There was a main effect of target location: RT was shorter for the inner-target condition (M = 597 ms) than for the outer-target condition (M = 681 ms), F(1,59) = 18.96, p < 0.001, ηp 2 = 0.243. There also was flanker-compatibility main effect, F(2,118) = 13.51, p < 0.001, ηp 2 = 0.186: This reflects the interference component, F(1,59) = 22.38, p < 0.001, ηp 2 = 0.275, with RT longer for incompatible trials (M = 654 ms) than for compatible (M = 632 ms) and neutral (M = 630 ms) trials, for which F < 1.0.

The only interaction involving flanker compatibility was that with hand placement, F(2,118) = 7.03, p = 0.001, ηp 2 = 0.101. This interaction was due to a smaller compatibility effect for the hands-around placement (M = 12 ms) than the hands-below placement (M = 33 ms), also reflecting mainly the interference component, F(1,59) = 9.23, p = 0.004, ηp 2 = 0.056 [facilitation component: F(1,59) = 3.49, p = 0.067, ηp 2 = 0.031]. Of importance, the three-way interaction of those variables with target location was not significant, F < 1.0, indicating that the reduction in flanker interference when the hands were placed facing outward was of similar size regardless of whether the inner or outer location was specified as the target location. This result is as predicted by the referential coding account.

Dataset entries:
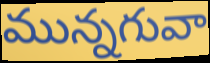
మున్నగువాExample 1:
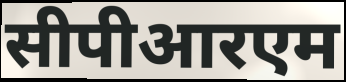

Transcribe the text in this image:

सीपीआरएम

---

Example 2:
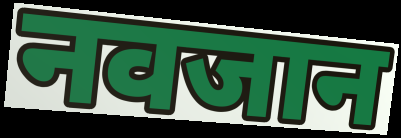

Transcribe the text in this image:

नवजान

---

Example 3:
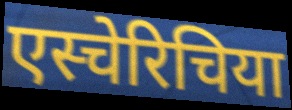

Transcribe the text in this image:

एस्चेरिचिया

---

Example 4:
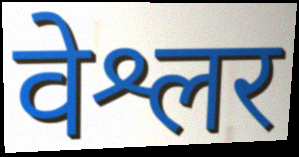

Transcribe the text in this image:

वेश्लर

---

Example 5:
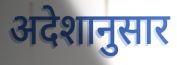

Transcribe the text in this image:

अदेशानुसार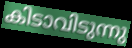
കിടാവിടുന്നുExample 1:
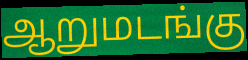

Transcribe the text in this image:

ஆறுமடங்கு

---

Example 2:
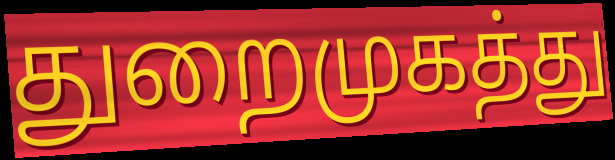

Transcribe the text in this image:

துறைமுகத்து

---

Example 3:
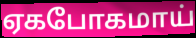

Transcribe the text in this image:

ஏகபோகமாய்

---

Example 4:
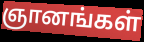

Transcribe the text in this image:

ஞானங்கள்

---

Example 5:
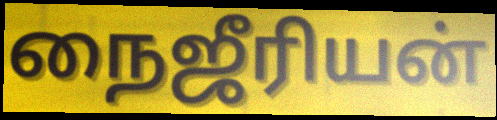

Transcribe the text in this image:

நைஜீரியன்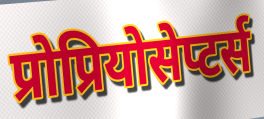
प्रोप्रियोसेप्टर्सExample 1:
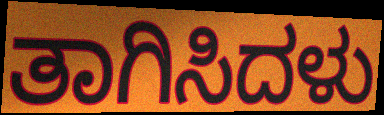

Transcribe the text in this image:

ತಾಗಿಸಿದಳು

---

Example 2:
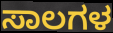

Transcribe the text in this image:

ಸಾಲಗಳ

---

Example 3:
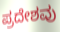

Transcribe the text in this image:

ಪ್ರದೇಶವು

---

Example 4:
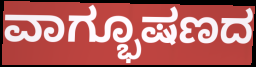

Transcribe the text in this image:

ವಾಗ್ಭೂಷಣದ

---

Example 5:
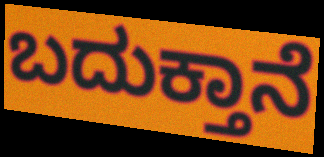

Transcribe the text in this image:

ಬದುಕ್ತಾನೆ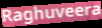
RaghuveeraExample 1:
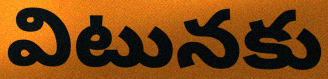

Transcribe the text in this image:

విటునకు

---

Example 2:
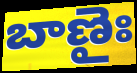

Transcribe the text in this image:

బాణైః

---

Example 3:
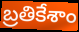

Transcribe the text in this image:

బ్రతికేశాం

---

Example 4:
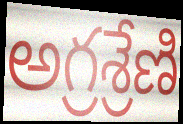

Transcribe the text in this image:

అగ్రశ్రేణి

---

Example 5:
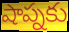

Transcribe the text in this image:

షాప్నకుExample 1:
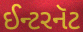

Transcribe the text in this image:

ઈન્ટરનૅટ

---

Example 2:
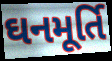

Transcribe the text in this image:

ઘનમૂર્તિ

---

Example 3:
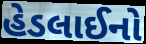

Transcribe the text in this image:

હેડલાઈનો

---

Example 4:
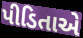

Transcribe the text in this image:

પીડિતાએ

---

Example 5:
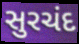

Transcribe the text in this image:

સુરચંદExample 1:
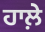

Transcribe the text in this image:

ਹਾਲ਼ੇ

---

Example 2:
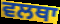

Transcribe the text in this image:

ਵਲਥਾ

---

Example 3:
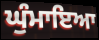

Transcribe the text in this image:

ਘੁੰਮਾਇਆ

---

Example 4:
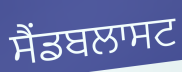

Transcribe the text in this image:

ਸੈਂਡਬਲਾਸਟ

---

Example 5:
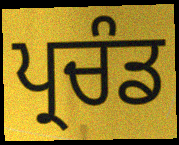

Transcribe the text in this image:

ਪ੍ਰਚੰਡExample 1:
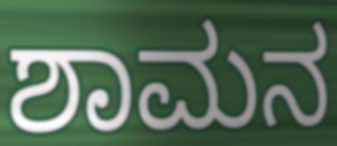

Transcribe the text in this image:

ಶಾಮನ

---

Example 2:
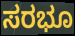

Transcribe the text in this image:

ಸರಭೂ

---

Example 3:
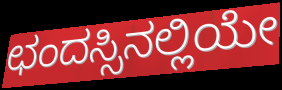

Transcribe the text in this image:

ಛಂದಸ್ಸಿನಲ್ಲಿಯೇ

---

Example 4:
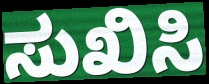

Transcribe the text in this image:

### Tasks to perform
[a] From the flanker results text above, set down word for word the passage starting with "There was a" and going on through "which F < 1.0.".
[b] Using the flanker results text, decide whether each statement agrees with it, and answer yes or no with the deciding words quoted: (i) RT was shorter in the outer-target condition than in the inner-target condition; (ii) the compatibility effect was smaller with the hands-around placement than with the hands-below placement; (iii) the three-way interaction with target location was significant.
[c] Turn the paragraph of the flanker results text that begins "The only interaction involving flanker compatibility" into a short bulleted list that keeps its main facts.

### Solved tasks
[a]
There was a main effect of target location: RT was shorter for the inner-target condition (M = 597 ms) than for the outer-target condition (M = 681 ms), F(1,59) = 18.96, p < 0.001, ηp 2 = 0.243. There also was flanker-compatibility main effect, F(2,118) = 13.51, p < 0.001, ηp 2 = 0.186: This reflects the interference component, F(1,59) = 22.38, p < 0.001, ηp 2 = 0.275, with RT longer for incompatible trials (M = 654 ms) than for compatible (M = 632 ms) and neutral (M = 630 ms) trials, for which F < 1.0.

[b]
(i) No: "RT was shorter for the inner-target condition (M = 597 ms) than for the outer-target condition (M = 681 ms)"
(ii) Yes: "a smaller compatibility effect for the hands-around placement (M = 12 ms) than the hands-below placement (M = 33 ms)"
(iii) No: "the three-way interaction of those variables with target location was not significant, F < 1.0"

[c]
- Flanker compatibility interacted only with hand placement, F(2,118) = 7.03, p = 0.001, ηp 2 = 0.101.
- The compatibility effect was smaller for the hands-around placement (M = 12 ms) than for the hands-below placement (M = 33 ms).
- This difference mainly reflected the interference component, F(1,59) = 9.23, p = 0.004, ηp 2 = 0.056. The facilitation component gave F(1,59) = 3.49, p = 0.067, ηp 2 = 0.031.
- The three-way interaction with target location was not significant, F < 1.0. The reduction in flanker interference with the hands facing outward was of similar size whether the inner or the outer location was the target.
- This result matches the prediction of the referential coding account.